◆ **Given records**
━━━━━━━━━━
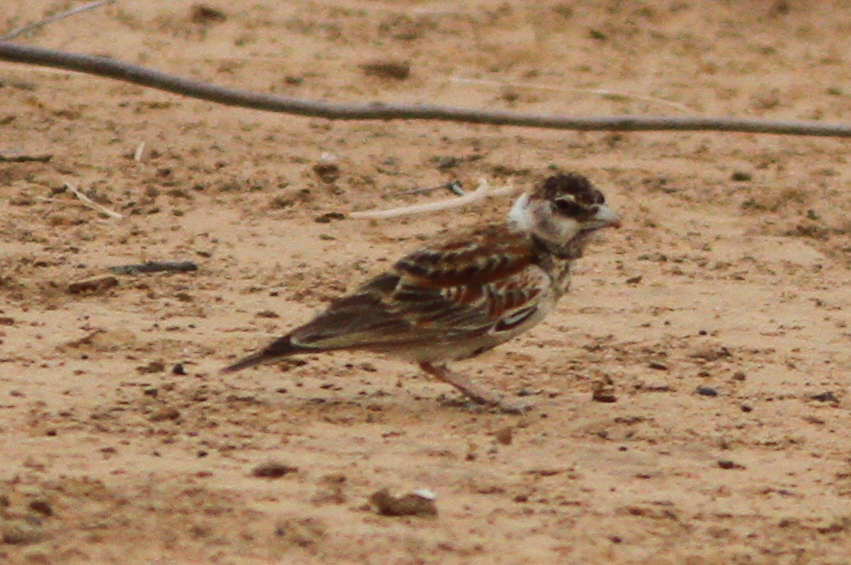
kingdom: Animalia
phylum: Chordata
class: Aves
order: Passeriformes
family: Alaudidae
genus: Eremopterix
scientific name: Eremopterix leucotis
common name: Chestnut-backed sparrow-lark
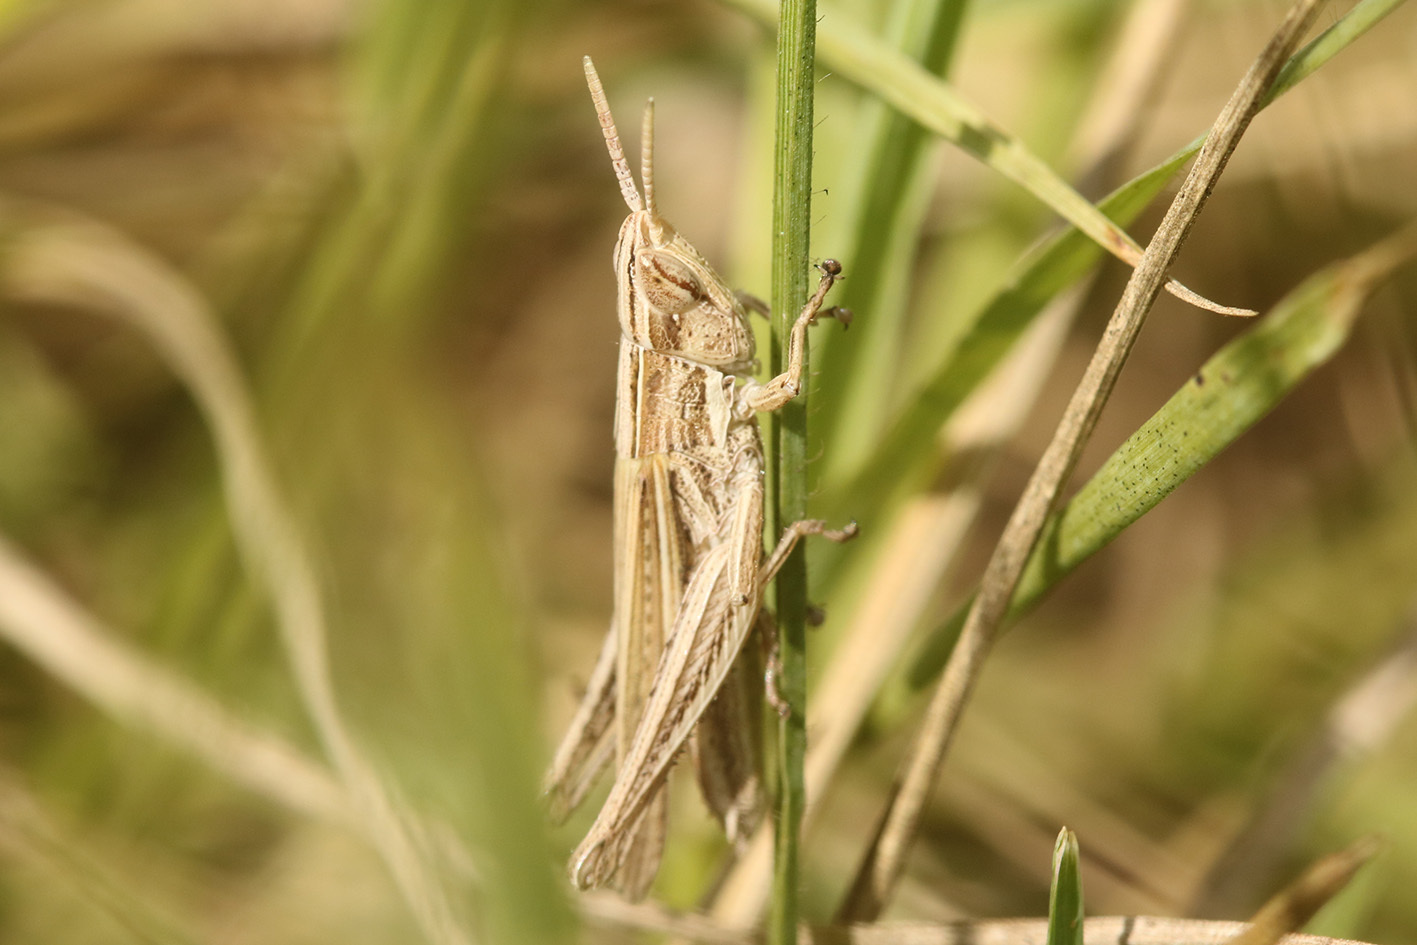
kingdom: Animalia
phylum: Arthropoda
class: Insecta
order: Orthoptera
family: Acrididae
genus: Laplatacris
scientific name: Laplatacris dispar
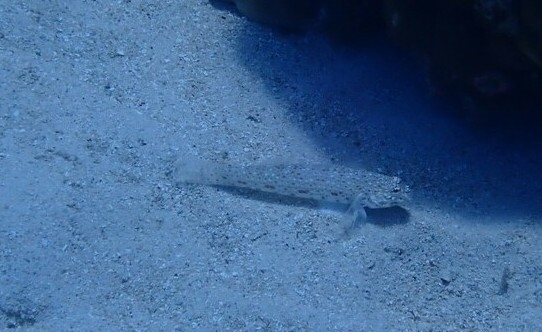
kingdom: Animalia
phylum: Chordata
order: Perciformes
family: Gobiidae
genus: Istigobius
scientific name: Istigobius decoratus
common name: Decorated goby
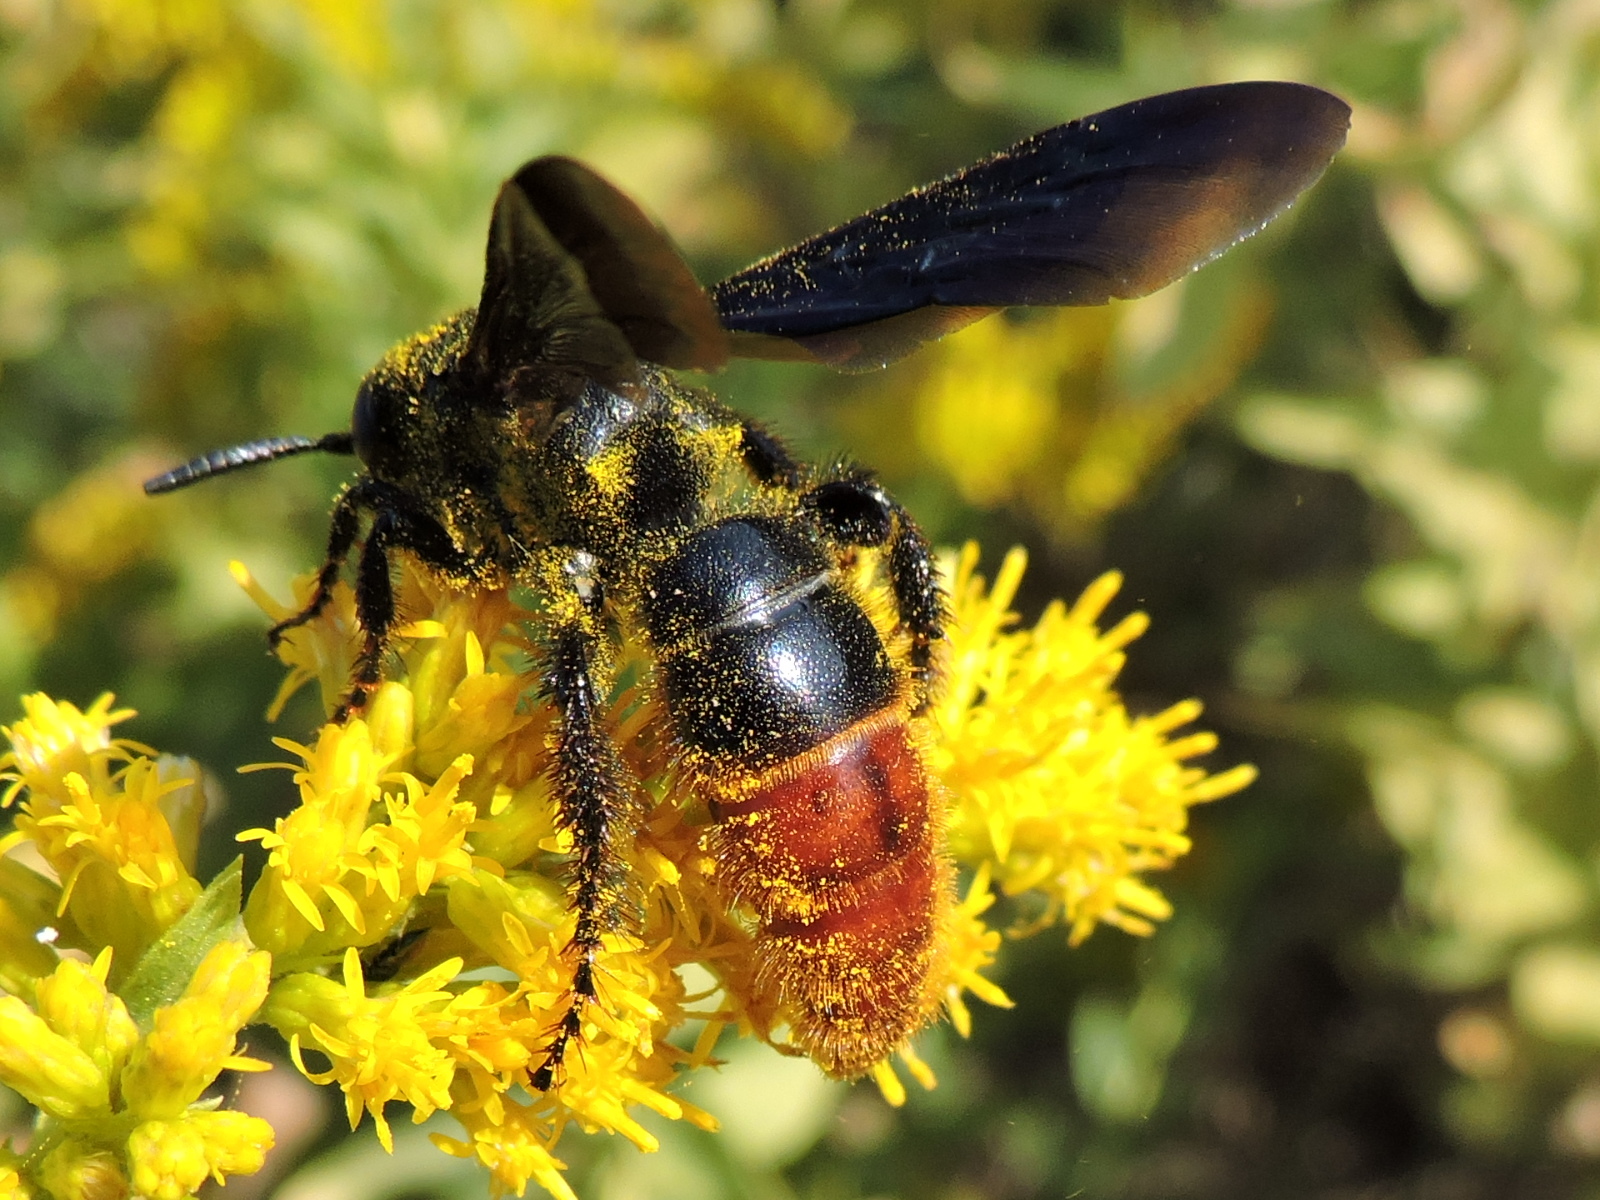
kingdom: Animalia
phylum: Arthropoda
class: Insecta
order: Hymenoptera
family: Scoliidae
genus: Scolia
━━━━━━━━━━
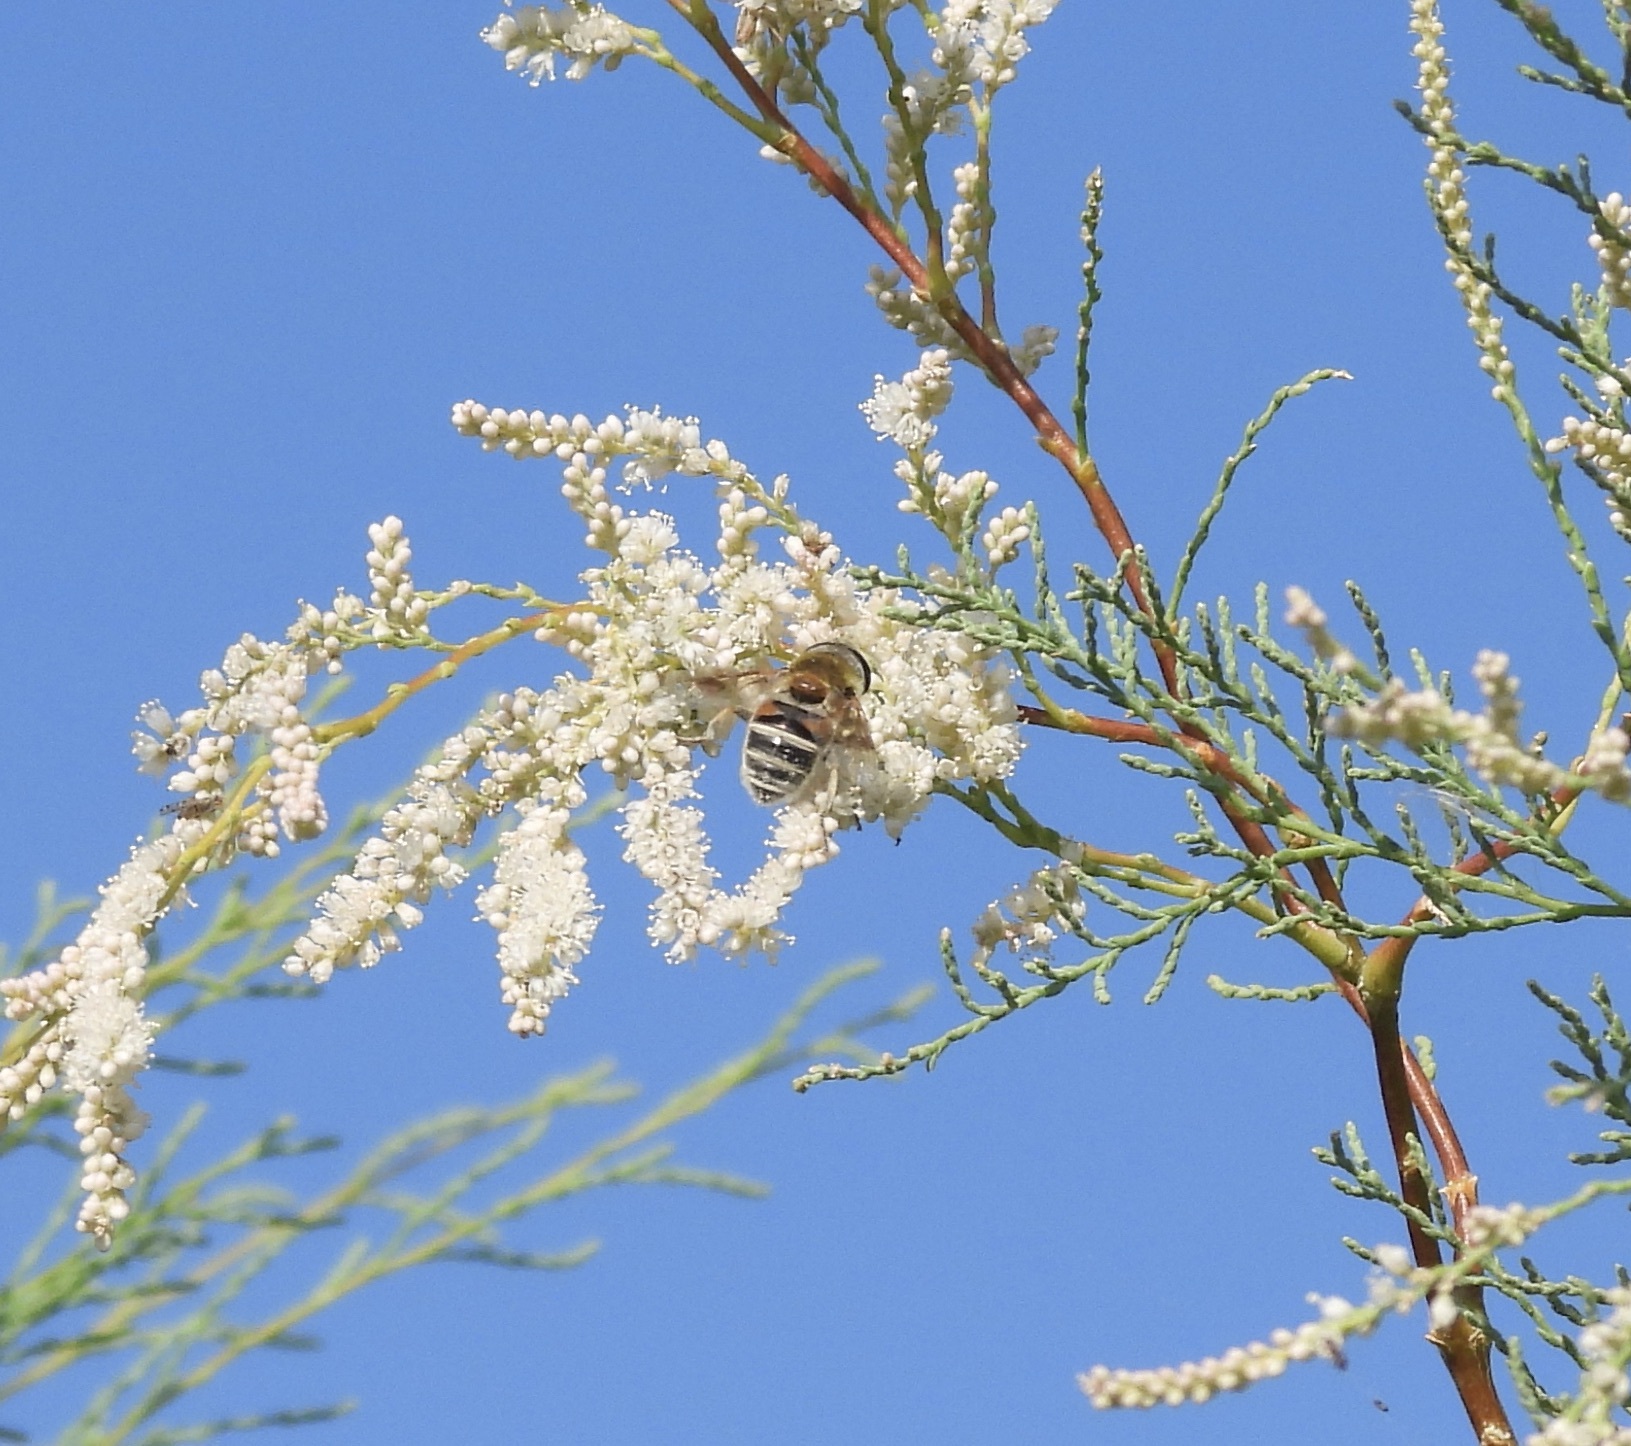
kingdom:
━━━━━━━━━━
◆ **Description of the task**
Turn the record lines into a JSON list of strings, one string per line. Begin at the line that contains "scientific name: Laplatacris dispar" and stop after the line that contains "family: Scoliidae", leaving out the pictures and any blank lines.

◆ **Reply**
[
  "scientific name: Laplatacris dispar",
  "kingdom: Animalia",
  "phylum: Chordata",
  "order: Perciformes",
  "family: Gobiidae",
  "genus: Istigobius",
  "scientific name: Istigobius decoratus",
  "common name: Decorated goby",
  "kingdom: Animalia",
  "phylum: Arthropoda",
  "class: Insecta",
  "order: Hymenoptera",
  "family: Scoliidae"
]